Estratto selezionato:
-*-*-

IL PIANO ITALO-TEDESCO. STRUTTURA ED ORGANIZZAZIONE DIFENSIVE
Meditando sugli insegnamenti da trarre dalla battaglia di Alam Halfa, Rommel dovette amaramente concludere che «...la superiorità aerea dei britannici getta al vento tutte le regole tattiche che abbiamo impiegato con successo fino a prima di questa battaglia. D’ora in avanti, fattore decisivo di tutte le battaglie sarà la forza dell’aviazione anglo-americana».
Con la battaglia di Alam-Halfa che, sostanzialmente, aveva rappresentato un tentativo di aggiramento da sud delle posizioni britanniche di El Alamein, per Rommel si era venuta quindi a creare una situazione che poneva il problema della convenienza o meno di abbandonare le posizioni raggiunte per occuparne altre retrostanti, più solide e, sotto molti aspetti, più favorevoli anche rispetto ai temuti attacchi aerei.
Questo problema presentava tre possibili soluzioni, nell’ordine:
• ripiegamento di tutte le forze sulla munita posizione di Sollum-Halfya che, però, risultava troppo spostata a ovest, a ridosso del confine libico (soluzione proposta a Hitler ai primi di agosto, ma prontamente respinta dal Führer;
• arretramento delle fanterie sul costone di Fuka, solo cento chilometri più a ovest di El Alamein;
• mantenimento delle posizioni raggiunte in attesa di una battaglia difensiva, ma che, quasi sicuramente, avrebbe avuto esiti vantaggiosi per i britannici largamente superiori in forze e logistica.

-*-*-

Dati di stima della posa
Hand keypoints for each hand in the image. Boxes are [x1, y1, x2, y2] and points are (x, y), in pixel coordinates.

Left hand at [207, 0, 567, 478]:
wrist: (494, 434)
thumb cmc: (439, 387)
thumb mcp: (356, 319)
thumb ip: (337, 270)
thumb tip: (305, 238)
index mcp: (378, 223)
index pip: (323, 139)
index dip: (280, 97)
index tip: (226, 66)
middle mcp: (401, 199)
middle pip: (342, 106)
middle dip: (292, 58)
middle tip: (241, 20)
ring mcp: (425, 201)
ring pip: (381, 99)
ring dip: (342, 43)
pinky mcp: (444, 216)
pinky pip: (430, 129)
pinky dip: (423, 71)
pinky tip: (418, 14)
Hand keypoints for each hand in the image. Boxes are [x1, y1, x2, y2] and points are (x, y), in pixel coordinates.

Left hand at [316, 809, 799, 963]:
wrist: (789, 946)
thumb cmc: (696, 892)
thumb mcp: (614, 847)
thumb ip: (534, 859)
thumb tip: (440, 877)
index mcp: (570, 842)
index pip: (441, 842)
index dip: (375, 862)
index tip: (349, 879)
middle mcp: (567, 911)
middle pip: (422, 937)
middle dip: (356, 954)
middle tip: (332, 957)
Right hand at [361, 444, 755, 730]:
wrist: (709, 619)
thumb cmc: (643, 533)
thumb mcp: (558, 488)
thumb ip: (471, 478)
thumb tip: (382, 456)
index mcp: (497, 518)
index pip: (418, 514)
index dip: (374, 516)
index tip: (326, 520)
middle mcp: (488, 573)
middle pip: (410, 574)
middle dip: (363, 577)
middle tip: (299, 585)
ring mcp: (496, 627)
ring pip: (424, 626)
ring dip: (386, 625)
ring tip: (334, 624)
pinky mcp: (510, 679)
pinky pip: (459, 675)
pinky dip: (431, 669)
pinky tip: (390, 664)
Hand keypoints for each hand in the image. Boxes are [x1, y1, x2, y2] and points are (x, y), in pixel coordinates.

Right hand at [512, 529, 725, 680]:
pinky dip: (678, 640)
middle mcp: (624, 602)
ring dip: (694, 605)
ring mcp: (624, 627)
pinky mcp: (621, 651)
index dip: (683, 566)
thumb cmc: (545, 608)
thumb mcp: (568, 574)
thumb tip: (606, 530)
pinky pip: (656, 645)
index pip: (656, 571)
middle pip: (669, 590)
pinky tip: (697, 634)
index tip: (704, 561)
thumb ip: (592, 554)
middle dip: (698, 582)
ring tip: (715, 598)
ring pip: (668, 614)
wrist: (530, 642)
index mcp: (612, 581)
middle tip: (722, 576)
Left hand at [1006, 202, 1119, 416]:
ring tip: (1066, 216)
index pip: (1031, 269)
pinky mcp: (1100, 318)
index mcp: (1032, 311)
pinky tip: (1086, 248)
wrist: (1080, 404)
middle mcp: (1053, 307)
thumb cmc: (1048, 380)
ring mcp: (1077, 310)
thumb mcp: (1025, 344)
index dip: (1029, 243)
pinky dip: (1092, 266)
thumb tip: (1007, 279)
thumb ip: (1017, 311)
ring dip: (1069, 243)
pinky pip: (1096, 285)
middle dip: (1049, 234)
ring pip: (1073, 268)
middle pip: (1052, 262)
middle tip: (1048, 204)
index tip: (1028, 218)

-*-*-

Compito da svolgere: Stampa di nuovo per intero l'estratto sul piano italo-tedesco, parola per parola e senza alcuna modifica.

Soluzione qui sotto:
IL PIANO ITALO-TEDESCO. STRUTTURA ED ORGANIZZAZIONE DIFENSIVE
Meditando sugli insegnamenti da trarre dalla battaglia di Alam Halfa, Rommel dovette amaramente concludere che «...la superiorità aerea dei britannici getta al vento tutte le regole tattiche che abbiamo impiegato con successo fino a prima di questa battaglia. D’ora in avanti, fattore decisivo di tutte le battaglie sarà la forza dell’aviazione anglo-americana».
Con la battaglia di Alam-Halfa che, sostanzialmente, aveva rappresentato un tentativo di aggiramento da sud delle posizioni britanniche di El Alamein, per Rommel si era venuta quindi a creare una situazione che poneva il problema della convenienza o meno di abbandonare le posizioni raggiunte per occuparne altre retrostanti, più solide e, sotto molti aspetti, più favorevoli anche rispetto ai temuti attacchi aerei.
Questo problema presentava tre possibili soluzioni, nell’ordine:
• ripiegamento di tutte le forze sulla munita posizione di Sollum-Halfya che, però, risultava troppo spostata a ovest, a ridosso del confine libico (soluzione proposta a Hitler ai primi di agosto, ma prontamente respinta dal Führer;
• arretramento delle fanterie sul costone di Fuka, solo cento chilometri più a ovest di El Alamein;
• mantenimento delle posizioni raggiunte in attesa di una battaglia difensiva, ma che, quasi sicuramente, avrebbe avuto esiti vantaggiosi per i britannici largamente superiori in forze e logistica.